Yes, there are certainly similarities between the two great penitential seasons of the year: the emphasis is on the need for contrtition, and there really should be no weddings scheduled. And, depending on your tradition, some other things are off limits too. Like certain foods. An Advent fast is urged just as a Lenten fast is urged. There are venerable traditions which would agree, and a particular Advent fast is a long-standing custom in some places.
It seems to me, though, that fasting ought at least to be enjoined a bit more seriously during Lent than during Advent; the former is, after all, is even called Die Fasten in German.
The seasons have significant differences, too, which, I would submit, can give us some direction as to how they are to be handled respectively. Lent is a season which tends to grow darker as it moves on, until the darkest time, the Triduum Sacram, is reached. Then, suddenly, at the Great Vigil, Easter arrives and all is instantly brightened. Advent, by contrast, tends to grow lighter from week to week, as is most prominently seen in the lighting of successive Advent candles each week. Advent is a season of penitential hope and expectation, while Lent is a season of penitential sorrow as the Day of Christ's passion approaches.

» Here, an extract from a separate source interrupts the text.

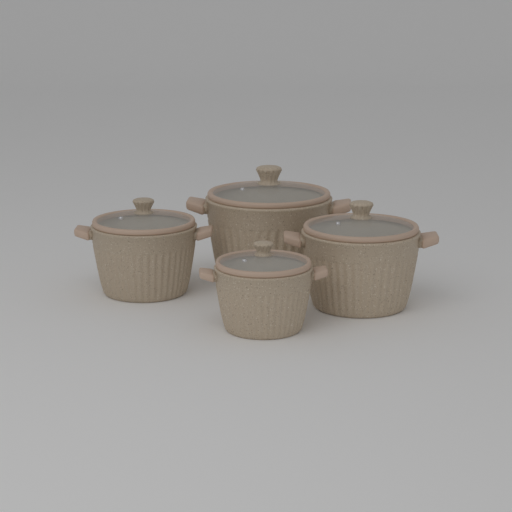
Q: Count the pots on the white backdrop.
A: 4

Inasmuch as Advent has this 'brightening' character to it, it seems prudent to me to allow that certain customs need not be quite as stringently applied as in the case of Lent. OK, so for example, neither season ought to celebrate a wedding, but I for one don't mind if people want to have a Christmas party during Advent. Our choir has one, for that matter.

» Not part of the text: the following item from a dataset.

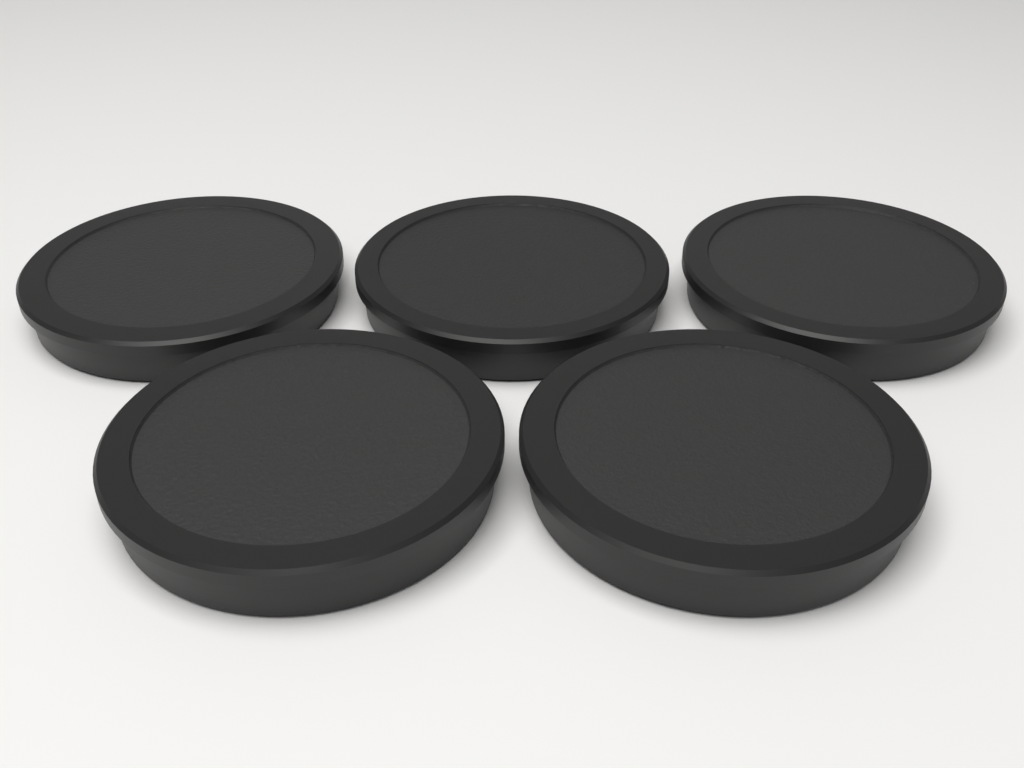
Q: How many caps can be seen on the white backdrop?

If it makes you liturgically uncomfortable to sing Christmas carols at parties or in the marketplace before Christmas, I recommend remembering that this isn't church. The Advent hymns can and should still be the standard fare for Holy Mass and any other worship settings; but I'm fine with carolling outside of Mass. After all, it's the only time of year you can actually hear some great hymns about Jesus in the marketplace at all. They want to pipe in Hark, the Herald for shoppers during December? Hey, fine with me! I'll take it any time. That goes for creche scenes and holiday lights, too. I love 'em all! Holiday shopping season have too much tinsel, you say? Nay, I say, bring it on. Don't want to see too much of the Babe in swaddling clothes? Well, I do, and that image is as meaningful to me as the crucifix. Both are saying, Pure Gift from Heaven. Now what can be wrong with that message?
So, at our church, we, um, gradually decorate during December. This is a bit parochial, perhaps (well, come to think of it, maybe not), but we put up a little more each week. The tree goes up some time in the middle of the month. We hold off on the gazillion poinsettias until Christmas Eve, and also the white paraments, and, yes, the Chrsitmas carols. Nevertheless prior to Christmas Eve there's a hint of a difference in liturgical appearance from week to week, consistent with the lighting of another candle each week.
So just try to think of those Christmas parties as times to rehearse the carols meant for Christmas itself. OK? How's that? We're just practicing, see? It's all good!